SOURCE DATA:
====================

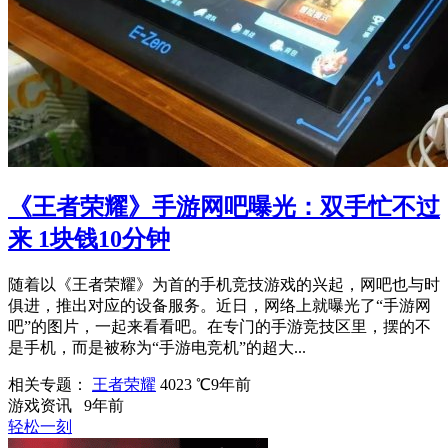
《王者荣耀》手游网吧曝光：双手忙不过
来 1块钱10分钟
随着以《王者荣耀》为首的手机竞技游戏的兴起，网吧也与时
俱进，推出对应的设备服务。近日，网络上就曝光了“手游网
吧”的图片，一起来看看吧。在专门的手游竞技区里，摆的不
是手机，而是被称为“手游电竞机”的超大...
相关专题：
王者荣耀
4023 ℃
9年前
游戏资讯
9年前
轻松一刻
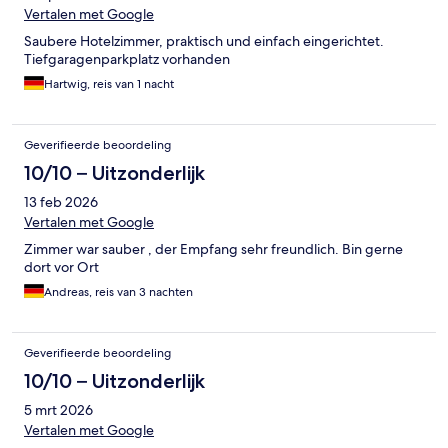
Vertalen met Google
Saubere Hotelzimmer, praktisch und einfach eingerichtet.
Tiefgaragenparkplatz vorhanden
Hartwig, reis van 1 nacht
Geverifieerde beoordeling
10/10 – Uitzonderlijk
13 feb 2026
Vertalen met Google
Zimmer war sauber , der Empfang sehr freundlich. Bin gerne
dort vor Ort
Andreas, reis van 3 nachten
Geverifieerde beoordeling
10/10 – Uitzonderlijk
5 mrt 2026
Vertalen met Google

====================

TO DO: Each entry above should be written out again exactly, without its pictures.

EXERCISE SOLUTION:
《王者荣耀》手游网吧曝光：双手忙不过
来 1块钱10分钟
随着以《王者荣耀》为首的手机竞技游戏的兴起，网吧也与时
俱进，推出对应的设备服务。近日，网络上就曝光了“手游网
吧”的图片，一起来看看吧。在专门的手游竞技区里，摆的不
是手机，而是被称为“手游电竞机”的超大...
相关专题：
王者荣耀
4023 ℃
9年前
游戏资讯
9年前
轻松一刻
Vertalen met Google
Saubere Hotelzimmer, praktisch und einfach eingerichtet.
Tiefgaragenparkplatz vorhanden
Hartwig, reis van 1 nacht
Geverifieerde beoordeling
10/10 – Uitzonderlijk
13 feb 2026
Vertalen met Google
Zimmer war sauber , der Empfang sehr freundlich. Bin gerne
dort vor Ort
Andreas, reis van 3 nachten
Geverifieerde beoordeling
10/10 – Uitzonderlijk
5 mrt 2026
Vertalen met Google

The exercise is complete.